Толкнув скрипучую, когда-то высокую, а теперь казавшуюся совсем низенькой, дверь, Яков вошел в пахнувший ароматом сухих трав полумрак, некоторое время постоял у порога. Поднявшись на сено, лег навзничь, стал смотреть в потолок, потом перевел взгляд на глинобитную стену, в которой, как и много лет назад, темнела круглая, словно зрачок дула маузера, черная дырка. Ему и впрямь сейчас казалось, что это дуло маузера, направленного в него, но не рукой врага, а теми, кому он с детства привык безгранично верить, кому должен был подчиняться. И вот он оказался за бортом, а всякие проходимцы, вроде Павловского, смеются над ним, называют врагом народа.

– Нет, друзья хорошие, – гневно шептал он. – Так просто я вам не дамся, еще посмотрим, кто кого...

Говорить «кто кого» можно, если перед тобой враги.
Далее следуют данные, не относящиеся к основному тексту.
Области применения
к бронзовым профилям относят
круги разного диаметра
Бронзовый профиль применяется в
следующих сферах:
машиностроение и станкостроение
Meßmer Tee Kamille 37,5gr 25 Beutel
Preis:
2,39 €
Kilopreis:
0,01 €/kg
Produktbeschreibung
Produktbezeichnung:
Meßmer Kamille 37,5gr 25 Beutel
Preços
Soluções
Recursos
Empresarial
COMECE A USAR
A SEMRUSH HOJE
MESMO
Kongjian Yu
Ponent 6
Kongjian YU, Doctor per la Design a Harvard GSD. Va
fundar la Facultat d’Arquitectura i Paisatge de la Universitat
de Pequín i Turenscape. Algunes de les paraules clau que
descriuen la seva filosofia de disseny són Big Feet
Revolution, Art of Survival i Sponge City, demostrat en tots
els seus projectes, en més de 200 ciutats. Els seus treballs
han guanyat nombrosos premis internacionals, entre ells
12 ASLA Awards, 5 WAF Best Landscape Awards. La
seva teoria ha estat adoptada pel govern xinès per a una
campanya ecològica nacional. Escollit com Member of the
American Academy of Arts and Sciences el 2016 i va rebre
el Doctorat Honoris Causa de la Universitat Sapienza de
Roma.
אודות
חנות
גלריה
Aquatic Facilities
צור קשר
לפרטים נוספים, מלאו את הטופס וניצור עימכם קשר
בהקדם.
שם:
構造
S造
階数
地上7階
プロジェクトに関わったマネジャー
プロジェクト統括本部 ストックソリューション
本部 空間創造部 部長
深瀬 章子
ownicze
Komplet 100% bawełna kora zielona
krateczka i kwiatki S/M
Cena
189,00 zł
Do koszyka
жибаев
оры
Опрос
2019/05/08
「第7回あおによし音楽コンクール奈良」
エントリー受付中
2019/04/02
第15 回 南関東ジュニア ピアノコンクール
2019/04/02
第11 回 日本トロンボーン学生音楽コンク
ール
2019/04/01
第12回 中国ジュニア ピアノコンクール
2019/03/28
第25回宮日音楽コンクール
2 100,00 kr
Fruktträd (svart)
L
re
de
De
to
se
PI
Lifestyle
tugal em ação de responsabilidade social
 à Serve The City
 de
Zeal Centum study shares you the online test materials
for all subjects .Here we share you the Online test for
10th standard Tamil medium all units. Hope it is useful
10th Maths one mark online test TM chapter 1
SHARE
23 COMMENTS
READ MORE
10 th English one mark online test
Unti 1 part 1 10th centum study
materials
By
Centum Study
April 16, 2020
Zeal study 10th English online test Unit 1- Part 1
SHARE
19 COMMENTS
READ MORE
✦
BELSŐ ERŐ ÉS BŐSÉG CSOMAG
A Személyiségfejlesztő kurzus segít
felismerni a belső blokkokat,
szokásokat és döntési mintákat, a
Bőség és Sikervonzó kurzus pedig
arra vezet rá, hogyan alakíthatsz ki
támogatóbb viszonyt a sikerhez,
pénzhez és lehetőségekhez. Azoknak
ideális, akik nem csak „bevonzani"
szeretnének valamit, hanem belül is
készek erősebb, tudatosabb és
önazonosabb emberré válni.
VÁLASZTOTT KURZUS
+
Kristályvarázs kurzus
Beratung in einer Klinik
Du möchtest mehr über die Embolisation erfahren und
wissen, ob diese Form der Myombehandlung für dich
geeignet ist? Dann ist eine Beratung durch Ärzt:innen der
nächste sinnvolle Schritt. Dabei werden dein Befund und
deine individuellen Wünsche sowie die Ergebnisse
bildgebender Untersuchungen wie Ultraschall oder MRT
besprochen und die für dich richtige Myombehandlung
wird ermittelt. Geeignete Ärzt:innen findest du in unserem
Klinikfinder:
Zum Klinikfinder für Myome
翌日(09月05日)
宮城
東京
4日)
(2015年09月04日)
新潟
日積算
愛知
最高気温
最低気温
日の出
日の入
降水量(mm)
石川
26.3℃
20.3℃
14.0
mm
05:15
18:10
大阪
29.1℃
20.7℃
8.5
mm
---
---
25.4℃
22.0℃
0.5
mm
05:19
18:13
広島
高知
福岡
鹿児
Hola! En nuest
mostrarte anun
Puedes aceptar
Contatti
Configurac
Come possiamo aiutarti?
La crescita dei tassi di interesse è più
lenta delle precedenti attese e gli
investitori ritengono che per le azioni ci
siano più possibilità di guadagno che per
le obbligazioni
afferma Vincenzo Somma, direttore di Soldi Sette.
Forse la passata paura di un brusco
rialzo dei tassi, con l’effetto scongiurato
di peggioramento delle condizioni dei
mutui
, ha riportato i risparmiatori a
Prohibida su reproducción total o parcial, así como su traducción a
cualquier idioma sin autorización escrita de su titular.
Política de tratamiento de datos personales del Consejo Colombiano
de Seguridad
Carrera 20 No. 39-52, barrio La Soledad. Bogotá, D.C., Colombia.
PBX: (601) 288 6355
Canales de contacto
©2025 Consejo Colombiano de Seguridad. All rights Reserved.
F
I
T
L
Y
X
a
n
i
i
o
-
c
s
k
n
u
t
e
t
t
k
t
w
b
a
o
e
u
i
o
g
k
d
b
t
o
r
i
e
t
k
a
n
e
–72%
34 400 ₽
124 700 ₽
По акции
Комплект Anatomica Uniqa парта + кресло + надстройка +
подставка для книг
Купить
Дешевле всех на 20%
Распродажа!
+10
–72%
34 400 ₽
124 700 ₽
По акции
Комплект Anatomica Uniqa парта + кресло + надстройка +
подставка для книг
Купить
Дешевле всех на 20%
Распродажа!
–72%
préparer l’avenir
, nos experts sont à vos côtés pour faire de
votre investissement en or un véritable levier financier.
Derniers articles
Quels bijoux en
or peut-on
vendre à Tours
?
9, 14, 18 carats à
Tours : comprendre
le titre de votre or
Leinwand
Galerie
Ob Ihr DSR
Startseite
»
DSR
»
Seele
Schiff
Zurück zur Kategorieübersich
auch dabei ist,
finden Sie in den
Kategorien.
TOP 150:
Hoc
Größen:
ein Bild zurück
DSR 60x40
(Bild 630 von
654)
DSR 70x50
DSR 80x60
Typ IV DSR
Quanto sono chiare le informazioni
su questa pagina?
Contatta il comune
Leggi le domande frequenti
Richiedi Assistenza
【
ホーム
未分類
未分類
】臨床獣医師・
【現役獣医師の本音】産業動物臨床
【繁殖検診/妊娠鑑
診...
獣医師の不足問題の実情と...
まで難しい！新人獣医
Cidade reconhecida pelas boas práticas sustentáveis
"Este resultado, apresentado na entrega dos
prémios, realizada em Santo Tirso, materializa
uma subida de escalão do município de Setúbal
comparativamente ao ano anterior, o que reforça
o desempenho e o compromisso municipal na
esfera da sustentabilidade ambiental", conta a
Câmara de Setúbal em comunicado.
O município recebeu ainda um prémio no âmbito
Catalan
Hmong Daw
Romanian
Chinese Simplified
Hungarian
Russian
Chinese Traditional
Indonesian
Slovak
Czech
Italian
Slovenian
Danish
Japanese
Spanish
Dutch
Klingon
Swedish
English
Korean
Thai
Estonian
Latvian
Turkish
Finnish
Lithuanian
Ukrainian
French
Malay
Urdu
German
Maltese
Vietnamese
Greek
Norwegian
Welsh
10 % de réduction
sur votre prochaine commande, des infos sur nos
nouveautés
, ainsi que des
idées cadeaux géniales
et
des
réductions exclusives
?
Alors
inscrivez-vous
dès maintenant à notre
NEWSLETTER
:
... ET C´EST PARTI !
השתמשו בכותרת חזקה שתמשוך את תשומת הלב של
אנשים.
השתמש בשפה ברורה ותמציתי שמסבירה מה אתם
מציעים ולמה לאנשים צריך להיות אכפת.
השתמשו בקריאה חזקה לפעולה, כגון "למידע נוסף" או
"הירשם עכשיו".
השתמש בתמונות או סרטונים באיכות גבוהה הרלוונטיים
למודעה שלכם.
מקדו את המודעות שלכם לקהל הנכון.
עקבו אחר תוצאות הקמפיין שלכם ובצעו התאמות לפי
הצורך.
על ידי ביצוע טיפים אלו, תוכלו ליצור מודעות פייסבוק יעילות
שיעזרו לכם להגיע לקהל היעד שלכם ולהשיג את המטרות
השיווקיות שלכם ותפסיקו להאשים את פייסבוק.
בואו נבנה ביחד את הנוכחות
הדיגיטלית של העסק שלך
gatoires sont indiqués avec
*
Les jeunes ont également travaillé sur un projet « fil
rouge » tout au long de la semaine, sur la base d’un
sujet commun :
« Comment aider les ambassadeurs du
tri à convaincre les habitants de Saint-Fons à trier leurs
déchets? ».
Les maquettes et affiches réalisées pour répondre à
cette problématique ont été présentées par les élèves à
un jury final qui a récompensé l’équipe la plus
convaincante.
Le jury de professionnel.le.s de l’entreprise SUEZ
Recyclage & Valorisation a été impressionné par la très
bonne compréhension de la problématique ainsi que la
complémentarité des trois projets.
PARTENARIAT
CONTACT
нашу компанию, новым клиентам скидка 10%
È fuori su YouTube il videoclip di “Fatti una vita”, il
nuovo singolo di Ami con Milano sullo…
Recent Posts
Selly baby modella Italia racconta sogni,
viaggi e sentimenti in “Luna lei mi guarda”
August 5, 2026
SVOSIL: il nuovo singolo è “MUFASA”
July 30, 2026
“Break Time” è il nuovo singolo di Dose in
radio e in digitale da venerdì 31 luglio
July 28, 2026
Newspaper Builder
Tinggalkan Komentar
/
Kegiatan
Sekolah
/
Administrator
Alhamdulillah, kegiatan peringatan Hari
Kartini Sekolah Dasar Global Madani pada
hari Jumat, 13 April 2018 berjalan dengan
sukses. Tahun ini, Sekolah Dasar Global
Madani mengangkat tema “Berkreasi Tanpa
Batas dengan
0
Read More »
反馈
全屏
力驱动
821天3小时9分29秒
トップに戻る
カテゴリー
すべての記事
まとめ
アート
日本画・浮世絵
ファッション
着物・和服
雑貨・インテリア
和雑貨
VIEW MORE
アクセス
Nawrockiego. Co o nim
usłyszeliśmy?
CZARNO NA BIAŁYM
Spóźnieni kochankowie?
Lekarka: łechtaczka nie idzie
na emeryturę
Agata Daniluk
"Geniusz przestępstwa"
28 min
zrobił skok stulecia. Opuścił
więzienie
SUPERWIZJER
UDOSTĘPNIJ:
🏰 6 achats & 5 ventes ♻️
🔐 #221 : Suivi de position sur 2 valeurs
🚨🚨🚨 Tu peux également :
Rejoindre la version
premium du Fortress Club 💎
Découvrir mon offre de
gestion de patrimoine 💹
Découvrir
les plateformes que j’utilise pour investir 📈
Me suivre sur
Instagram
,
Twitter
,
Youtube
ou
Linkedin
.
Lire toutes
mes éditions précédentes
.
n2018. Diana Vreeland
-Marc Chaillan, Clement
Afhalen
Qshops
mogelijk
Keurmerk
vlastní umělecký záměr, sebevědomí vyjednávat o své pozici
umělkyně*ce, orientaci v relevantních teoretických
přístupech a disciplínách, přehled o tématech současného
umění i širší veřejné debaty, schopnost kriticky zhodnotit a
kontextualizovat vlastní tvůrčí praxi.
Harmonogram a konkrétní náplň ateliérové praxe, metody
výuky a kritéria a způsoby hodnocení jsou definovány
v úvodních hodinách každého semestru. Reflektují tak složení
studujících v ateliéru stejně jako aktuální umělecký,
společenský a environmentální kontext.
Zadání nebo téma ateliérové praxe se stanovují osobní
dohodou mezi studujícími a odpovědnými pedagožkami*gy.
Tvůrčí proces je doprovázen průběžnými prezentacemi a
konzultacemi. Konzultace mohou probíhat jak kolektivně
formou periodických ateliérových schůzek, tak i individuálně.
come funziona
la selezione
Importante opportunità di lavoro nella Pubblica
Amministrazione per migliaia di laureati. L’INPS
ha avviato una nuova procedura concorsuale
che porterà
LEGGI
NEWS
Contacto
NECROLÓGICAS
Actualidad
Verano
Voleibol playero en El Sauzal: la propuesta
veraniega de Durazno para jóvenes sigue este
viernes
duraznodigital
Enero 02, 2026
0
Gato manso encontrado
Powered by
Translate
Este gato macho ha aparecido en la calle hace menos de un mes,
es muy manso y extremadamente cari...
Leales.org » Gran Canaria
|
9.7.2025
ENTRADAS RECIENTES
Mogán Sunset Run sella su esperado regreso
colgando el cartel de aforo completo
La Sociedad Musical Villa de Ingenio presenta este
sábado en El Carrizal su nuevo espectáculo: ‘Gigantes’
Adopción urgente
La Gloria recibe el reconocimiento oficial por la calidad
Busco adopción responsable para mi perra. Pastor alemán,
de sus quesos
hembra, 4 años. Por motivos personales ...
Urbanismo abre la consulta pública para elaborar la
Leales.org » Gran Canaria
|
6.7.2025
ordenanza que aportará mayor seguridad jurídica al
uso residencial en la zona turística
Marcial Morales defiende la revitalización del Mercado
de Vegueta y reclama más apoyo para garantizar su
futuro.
Почему же вдруг врагами стали Ишин и Павловский, почему никто не захотел разобраться в том, что произошло? По недомыслию? Перестраховке? Подлости? Почему всеми уважаемый Яков Григорьевич стал «гражданином Каймановым»? Контрабандисты называют его Кара-Кушем – Черным Беркутом. У них достаточно причин, чтобы дать такое имя. Но тень какого Черного Беркута нависла вдруг над самим Каймановым? Когда и откуда появилась эта тень? Чем объяснить, что такого человека, как Токтобаев, сначала с почетом выдвинули кандидатом в депутаты, а потом тут же арестовали? Разве раньше не знали, что он враг народа?..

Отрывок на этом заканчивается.